═══ PASSAGE CITÉ ═══
La solution viendra d'un peuple en mouvement autour de ses exigences : rien ne doit altérer cette conviction qui appelle un parti d'un nouveau type. Nous avons franchi des caps dans les nécessaires transformations et mises à jour correspondant à cette fonction. Mais nous avons accompli tout ce travail dans un contexte de résistance, le dos au mur. Je crois le moment venu de croire davantage en nous pour mieux nous tourner vers les gens.

Je pense qu'il nous faut à la fois être plus accusateur vis-à-vis du capitalisme et plus convaincants sur les réformes à mettre en œuvre afin de changer la vie maintenant et donner un nouveau sens à la société. Pour cela, nous devons renverser la table, accuser plus frontalement que nous le faisons en général ce système violent, injuste et inefficace. Ne sommes-nous pas parfois trop « sages» ? Nous devons, de ce point de vue, réfléchir aux côtés positifs de l'expérience de la présidentielle. Mais il nous faut aussi mesurer que nos concitoyens, y compris les plus engagés, ne veulent pas l'aventure, que même ceux qui n'ont rien à perdre craignent le saut dans l'inconnu. Il faut affirmer, il faut accuser, et il faut tout autant démontrer, prouver, entraîner... et rassembler encore et toujours.
═══ INFORMATIONS FOURNIES ═══
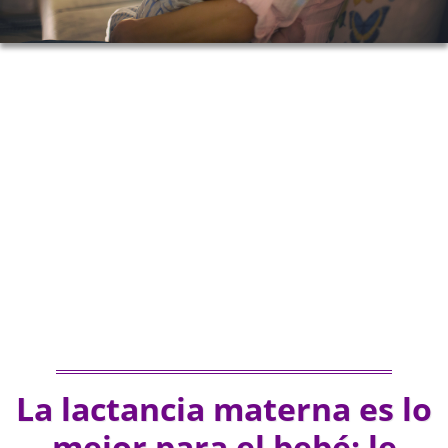
La lactancia materna es lo
mejor para el bebé: le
═══
#### [LISTE DES TÂCHES]
a) Quels trois adjectifs le passage sur le capitalisme applique-t-il au système qu'il faut accuser plus frontalement ?
b) Poursuivez le passage sur le capitalisme après sa dernière phrase.
Le listing constitue un matériau indépendant du passage sur le capitalisme.

#### [RÉPONSES DANS L'ORDRE]
a) Violent, injuste et inefficace.

b)
Nous nous sommes parfois « brûlé les ailes » en empruntant ce chemin difficile qui exige de ne pas devancer le mouvement, mais de ne pas davantage renoncer à traduire sur le terrain de la politique et des institutions les aspirations et les exigences qui s'expriment. Gérer cette tension entre le nécessaire - ce que commande les transformations - et le possible - le niveau de conscience et d'exigence de notre peuple - commande une grande maturité. Mais c'est le seul chemin qui vaille.

7 Quelles objectifs avec le Front de gauche?

Nous voulons ouvrir la voie aux rassemblements les plus larges, les plus féconds pour imposer de nouveaux rapports de force et transformer ainsi profondément la société et le monde. C'est là qu'il faut trouver la raison d'être d'un parti communiste qui place le rassemblement émancipateur au cœur de son action.

Aussi, pour moi, le Front de gauche n'est pas l'alpha et l'oméga de notre visée, mais le moyen de porter au cœur de la gauche les attentes de changement qu'exprime une majorité de Français. Nous ne devons jamais en rabattre sur notre ambition de rassembler toute la gauche et les forces progressistes sur des objectifs élevés de transformation. Le Front est la force qui peut rendre crédible le changement à gauche.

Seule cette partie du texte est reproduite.